After Indiana’s right-to-work law took effect on Mar. 14, 2012, the International Union of Operating Engineers, Local 150, AFL-CIO challenged the law in federal and state court. The Union’s lawsuits challenged the law’s requirement that unions provide non-members with services without receiving compensation on constitutional grounds. (Read more about the suit here.)
On Sept.2, 2014, the 7th Circuit Court of Appeals affirmed the United States District Court, Northern District of Indiana’s ruling dismissing the Union’s lawsuit and concluding that the law’s provisions do not violate the Union’s rights under the U.S. Constitution.
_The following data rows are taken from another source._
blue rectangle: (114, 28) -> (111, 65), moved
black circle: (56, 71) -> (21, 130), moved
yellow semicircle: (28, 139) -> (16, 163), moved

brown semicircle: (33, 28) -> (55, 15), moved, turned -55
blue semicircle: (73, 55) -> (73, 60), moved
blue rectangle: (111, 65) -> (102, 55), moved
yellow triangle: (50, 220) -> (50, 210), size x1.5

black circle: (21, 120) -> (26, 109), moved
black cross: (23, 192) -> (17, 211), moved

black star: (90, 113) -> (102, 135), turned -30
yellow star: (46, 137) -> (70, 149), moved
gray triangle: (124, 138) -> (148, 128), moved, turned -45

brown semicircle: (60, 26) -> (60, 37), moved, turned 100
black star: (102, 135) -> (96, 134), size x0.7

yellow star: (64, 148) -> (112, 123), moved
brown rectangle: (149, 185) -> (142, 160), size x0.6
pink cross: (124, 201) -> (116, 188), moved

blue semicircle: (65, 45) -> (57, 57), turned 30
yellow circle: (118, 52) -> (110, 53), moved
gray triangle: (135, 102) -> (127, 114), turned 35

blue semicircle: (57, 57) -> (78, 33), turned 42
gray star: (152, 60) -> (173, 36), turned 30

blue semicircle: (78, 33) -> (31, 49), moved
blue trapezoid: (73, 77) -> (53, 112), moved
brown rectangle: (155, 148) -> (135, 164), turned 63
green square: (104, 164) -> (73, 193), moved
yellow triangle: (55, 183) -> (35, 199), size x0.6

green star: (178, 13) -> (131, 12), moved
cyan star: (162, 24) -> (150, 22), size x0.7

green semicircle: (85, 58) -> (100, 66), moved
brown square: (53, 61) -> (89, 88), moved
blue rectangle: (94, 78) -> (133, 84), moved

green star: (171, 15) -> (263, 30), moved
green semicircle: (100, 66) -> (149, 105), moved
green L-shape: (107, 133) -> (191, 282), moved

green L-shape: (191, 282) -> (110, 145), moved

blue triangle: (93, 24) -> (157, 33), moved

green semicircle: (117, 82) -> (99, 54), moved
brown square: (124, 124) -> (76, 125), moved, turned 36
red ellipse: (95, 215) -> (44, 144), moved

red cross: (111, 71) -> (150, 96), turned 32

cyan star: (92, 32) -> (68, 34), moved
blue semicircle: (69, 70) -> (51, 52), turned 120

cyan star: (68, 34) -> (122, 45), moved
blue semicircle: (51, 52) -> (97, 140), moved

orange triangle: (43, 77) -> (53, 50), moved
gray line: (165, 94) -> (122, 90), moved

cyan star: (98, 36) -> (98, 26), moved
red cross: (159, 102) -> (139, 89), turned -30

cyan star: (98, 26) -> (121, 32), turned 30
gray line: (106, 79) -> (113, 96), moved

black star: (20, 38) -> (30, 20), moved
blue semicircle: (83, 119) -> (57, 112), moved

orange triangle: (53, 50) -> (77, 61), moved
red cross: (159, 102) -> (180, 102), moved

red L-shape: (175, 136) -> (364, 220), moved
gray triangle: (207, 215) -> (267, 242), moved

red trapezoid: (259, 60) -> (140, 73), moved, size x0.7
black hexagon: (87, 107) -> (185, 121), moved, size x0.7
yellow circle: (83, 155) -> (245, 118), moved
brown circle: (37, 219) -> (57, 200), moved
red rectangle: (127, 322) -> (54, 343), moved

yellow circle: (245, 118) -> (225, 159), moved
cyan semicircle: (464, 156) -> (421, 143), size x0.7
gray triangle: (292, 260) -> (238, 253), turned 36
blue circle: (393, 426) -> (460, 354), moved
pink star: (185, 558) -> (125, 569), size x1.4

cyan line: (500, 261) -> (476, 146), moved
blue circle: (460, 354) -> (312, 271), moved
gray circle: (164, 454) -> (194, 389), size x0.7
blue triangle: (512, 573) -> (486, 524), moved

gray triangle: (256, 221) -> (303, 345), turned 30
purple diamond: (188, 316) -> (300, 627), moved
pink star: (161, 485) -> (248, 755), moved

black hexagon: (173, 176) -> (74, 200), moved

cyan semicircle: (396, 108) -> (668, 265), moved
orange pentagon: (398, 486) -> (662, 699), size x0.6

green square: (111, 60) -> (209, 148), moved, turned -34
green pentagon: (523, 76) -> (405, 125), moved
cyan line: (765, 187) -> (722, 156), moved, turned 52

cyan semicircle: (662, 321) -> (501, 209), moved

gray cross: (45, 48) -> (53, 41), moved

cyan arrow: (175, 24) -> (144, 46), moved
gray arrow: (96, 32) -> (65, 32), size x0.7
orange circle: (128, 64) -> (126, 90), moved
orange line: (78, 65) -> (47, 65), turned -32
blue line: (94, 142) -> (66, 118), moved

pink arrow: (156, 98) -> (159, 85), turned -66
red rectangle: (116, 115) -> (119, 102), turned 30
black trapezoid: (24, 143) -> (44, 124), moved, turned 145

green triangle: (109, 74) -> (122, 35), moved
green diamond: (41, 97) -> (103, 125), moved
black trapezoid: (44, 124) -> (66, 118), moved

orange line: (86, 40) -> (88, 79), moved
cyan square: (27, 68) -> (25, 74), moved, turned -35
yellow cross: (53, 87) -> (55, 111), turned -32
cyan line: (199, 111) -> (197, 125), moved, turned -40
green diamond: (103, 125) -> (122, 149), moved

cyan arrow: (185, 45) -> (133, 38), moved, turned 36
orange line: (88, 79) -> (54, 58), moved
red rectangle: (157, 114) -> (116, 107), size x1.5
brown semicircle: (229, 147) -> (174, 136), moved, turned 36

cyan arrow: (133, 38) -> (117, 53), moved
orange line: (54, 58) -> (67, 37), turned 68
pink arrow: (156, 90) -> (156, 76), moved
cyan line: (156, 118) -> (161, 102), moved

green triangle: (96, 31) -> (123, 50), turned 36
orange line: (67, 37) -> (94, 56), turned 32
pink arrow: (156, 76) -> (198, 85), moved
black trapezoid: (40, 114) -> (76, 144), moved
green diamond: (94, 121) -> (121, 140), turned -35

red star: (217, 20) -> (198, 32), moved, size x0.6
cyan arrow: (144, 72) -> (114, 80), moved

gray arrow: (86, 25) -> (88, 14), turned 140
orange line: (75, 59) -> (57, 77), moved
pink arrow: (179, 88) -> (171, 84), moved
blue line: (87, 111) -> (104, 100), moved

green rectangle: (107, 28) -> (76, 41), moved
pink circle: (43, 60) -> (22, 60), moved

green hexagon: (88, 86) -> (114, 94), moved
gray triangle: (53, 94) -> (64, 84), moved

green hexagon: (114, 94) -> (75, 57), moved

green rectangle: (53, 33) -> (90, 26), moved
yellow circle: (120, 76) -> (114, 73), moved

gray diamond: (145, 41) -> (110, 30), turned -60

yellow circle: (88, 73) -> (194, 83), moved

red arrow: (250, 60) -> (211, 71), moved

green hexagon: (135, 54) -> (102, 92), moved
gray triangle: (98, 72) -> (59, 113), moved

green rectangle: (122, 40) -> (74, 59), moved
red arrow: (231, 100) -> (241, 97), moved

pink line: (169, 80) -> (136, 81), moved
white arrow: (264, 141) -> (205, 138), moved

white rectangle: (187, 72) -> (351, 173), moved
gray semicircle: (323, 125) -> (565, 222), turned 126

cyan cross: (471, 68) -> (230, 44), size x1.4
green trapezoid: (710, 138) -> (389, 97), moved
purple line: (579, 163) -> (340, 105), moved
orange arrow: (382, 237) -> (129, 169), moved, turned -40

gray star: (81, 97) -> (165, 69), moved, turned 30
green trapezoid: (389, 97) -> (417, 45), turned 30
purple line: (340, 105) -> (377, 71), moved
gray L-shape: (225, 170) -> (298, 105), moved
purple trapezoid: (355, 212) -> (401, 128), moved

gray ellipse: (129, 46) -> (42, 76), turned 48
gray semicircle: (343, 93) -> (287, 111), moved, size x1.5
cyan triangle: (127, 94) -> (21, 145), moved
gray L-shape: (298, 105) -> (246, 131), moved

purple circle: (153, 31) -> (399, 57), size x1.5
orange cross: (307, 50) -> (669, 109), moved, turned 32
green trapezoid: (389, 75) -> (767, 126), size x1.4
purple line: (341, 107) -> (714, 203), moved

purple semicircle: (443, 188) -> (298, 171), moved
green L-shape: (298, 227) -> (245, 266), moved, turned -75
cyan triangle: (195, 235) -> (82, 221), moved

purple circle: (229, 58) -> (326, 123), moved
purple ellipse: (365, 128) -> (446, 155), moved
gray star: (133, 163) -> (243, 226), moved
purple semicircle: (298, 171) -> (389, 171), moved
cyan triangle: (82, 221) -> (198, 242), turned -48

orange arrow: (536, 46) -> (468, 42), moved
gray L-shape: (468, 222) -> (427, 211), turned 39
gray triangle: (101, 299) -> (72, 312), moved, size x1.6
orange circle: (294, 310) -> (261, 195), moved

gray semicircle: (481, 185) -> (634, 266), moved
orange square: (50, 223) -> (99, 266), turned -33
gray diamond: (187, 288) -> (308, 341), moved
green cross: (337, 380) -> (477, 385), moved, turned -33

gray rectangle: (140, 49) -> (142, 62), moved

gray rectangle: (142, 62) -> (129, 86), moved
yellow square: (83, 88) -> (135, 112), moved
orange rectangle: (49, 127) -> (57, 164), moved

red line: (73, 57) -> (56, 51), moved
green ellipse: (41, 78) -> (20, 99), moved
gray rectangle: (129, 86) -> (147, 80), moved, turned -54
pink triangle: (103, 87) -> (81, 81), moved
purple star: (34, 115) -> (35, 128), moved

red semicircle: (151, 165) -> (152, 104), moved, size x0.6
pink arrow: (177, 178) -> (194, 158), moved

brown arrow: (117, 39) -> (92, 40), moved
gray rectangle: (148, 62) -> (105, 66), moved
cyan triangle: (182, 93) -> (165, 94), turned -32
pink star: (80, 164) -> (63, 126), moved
Also in September, the Indiana Supreme Court heard oral argument on the Union’s state court claim attacking the right-to-work law on Indiana Constitutional grounds. Previously, a Lake County judge ruled that the law violated the Indiana Constitution’s prohibition against the state forcing the provision of services for free.
On Nov. 6, 2014, the Indiana Supreme Court disagreed that a compulsion to provide services does not constitute a demand made by the state. The decision explained that “on the face of Indiana’s right-to-work law, there is no state demand for services; the law merely prohibits employers from requiring union membership or the payment of monies as a condition of employment."
The Court also noted that the obligation to represent all employees in a bargaining unit is optional; it occurs only when the union elects to be the exclusive bargaining agent, for which it is justly compensated by the right to bargain exclusively with the employer.
This could be considered a great result for Indiana employers because the Union’s arguments have now failed in state and federal courts; however, the Union may attempt an appeal to the United States Supreme Court.